Cellular and Molecular Neuroscience in Health and Disease
Spring 2022, T-Th 11:00am – 12:15pm

Course Overview

This course is designed for advanced undergraduate students interested in the molecular and cellular aspects of neurobiology. It starts by defining what neurons and glia cells are and shows what it takes to make these. The class goes further by explaining how neural networks form, work and how disease- causing mutations disrupt these processes. It will provide an overview of molecular and cellular neuroscience by focusing on several key topics, such as nervous system development, cytoskeletal regulation and neurite formation, axonal pathfinding, synapse formation and function, voltage-gated ion channels, neurotransmitter receptors, neurotransmitter release, neuronal gene expression and tools used in research labs to address these aspects.

The course will be held in 30 classes of bi-weekly 75mins. Each week will be divided into a lecture session, group work and discussion session to solidify and further explore the newly acquired knowledge. Moreover, we review and explain methods used in research labs to understand neural networks.

The Rationale

An understanding of cellular and molecular processes of the nervous system, is useful for all neuroscientists, biologists and pre-professional students. The goal of this course is to provide students with an in-depth introduction to the essential roles of neural cells and their networks in order to enable you to understand major cellular concepts of nervous system development and functioning. We will study and discuss the building blocks of neural cells, their functions, their synapses and learn how the dynamics in the nervous system are coordinated during development and adulthood. An important aspect of the course will be the analysis of pathological conditions caused by mutations. Autism, Schizophrenia and Epilepsy will be elaborated examples for impaired developmental processes.

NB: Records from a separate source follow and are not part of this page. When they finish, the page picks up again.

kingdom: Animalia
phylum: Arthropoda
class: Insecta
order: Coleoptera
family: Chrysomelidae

Advanced Neurobiology Class Mouse Example

Topics in Cell Biology - BIOS 60570

Stem Cell-Derived Neurons – An Emerging Tool in Basic Research
Mondays, 5:15pm - 7:45pm, 115B Galvin

Course Description and Objectives:

Topics In Cell Biology Example

This course is designed for graduate and undergrad students interested in in vitro human cellular models for neuronal development and function and their impairment in disease.

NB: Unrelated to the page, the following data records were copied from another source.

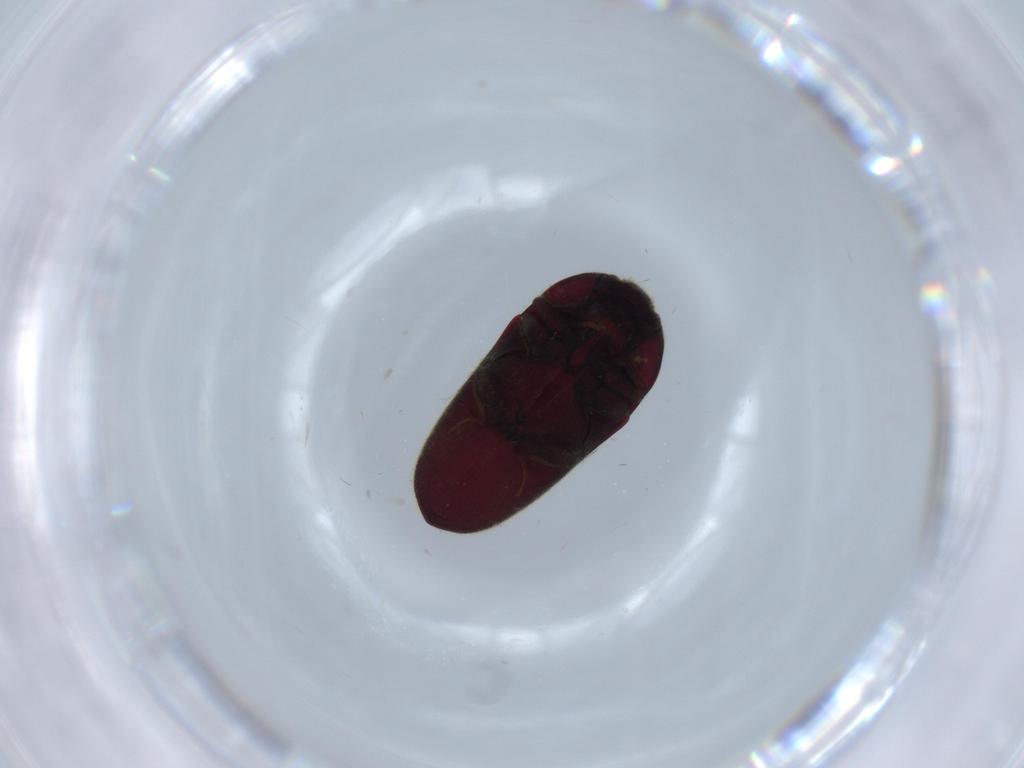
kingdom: Animalia
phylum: Arthropoda
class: Insecta
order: Coleoptera
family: Throscidae
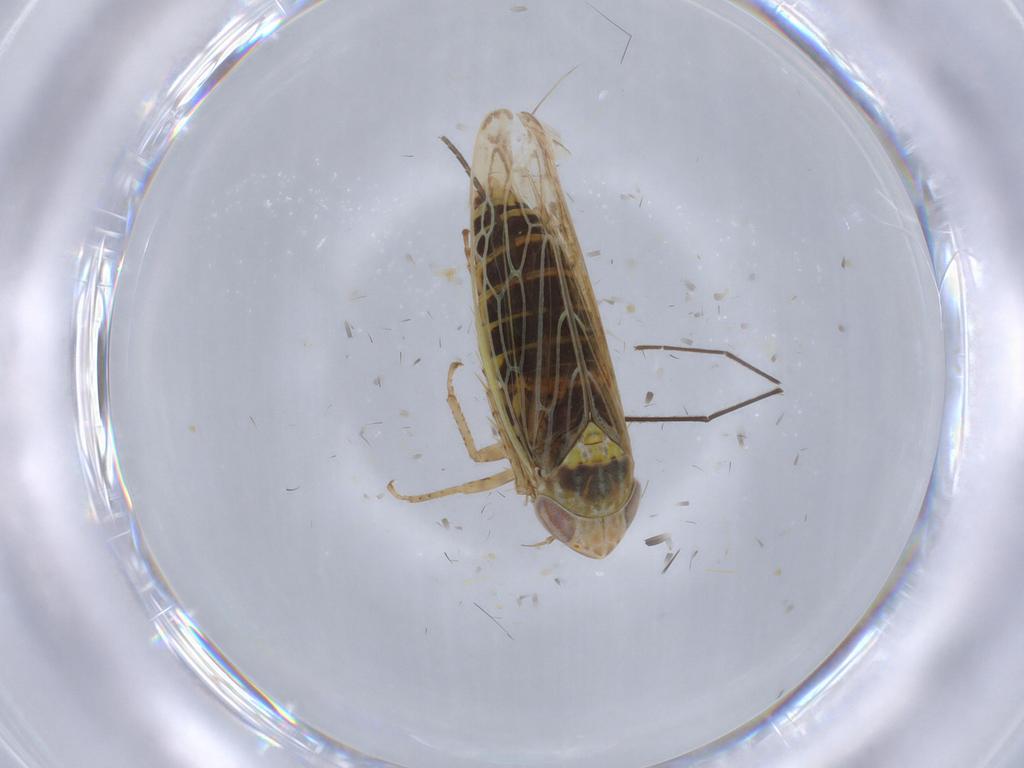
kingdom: Animalia
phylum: Arthropoda
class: Insecta
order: Hemiptera
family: Cicadellidae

A new generation of human disease models has emerged as a consequence of three recent major technological developments in biomedical research: (1) Rapid advances in genome sequencing, (2) robust methods to derive human pluripotent cells (hPSCs) without the use of embryos, and (3) the introduction and optimization of site-specific nucleases for genome-editing (e.g. CRISPR/Cas9) for laboratory purposes have dramatically facilitated the possibility to ask questions about human biology and pathology mechanisms. Starting with the introduction of induced pluripotent stem cell (iPSC) technology, we will critically discuss several studies that utilize human neurons derived from hPSCs to translate advances in human genetics into model systems allowing to deduce the molecular underpinnings of diseases.

Learning Goals: Upon completion of this course, you will be able to:

  1. Describe the basic discoveries over the last 20 years what pluripotent stem cells are, how they can be generated, and how they can used as tools for neuroscientific research.
  2. Evaluate why these tools have caused a revolution in biomedical sciences and what advantages and disadvantages these tools have compared to animal models.
  3. Critically assess research papers from the last 10 years.
  4. Identify and create strategies for disease modeling.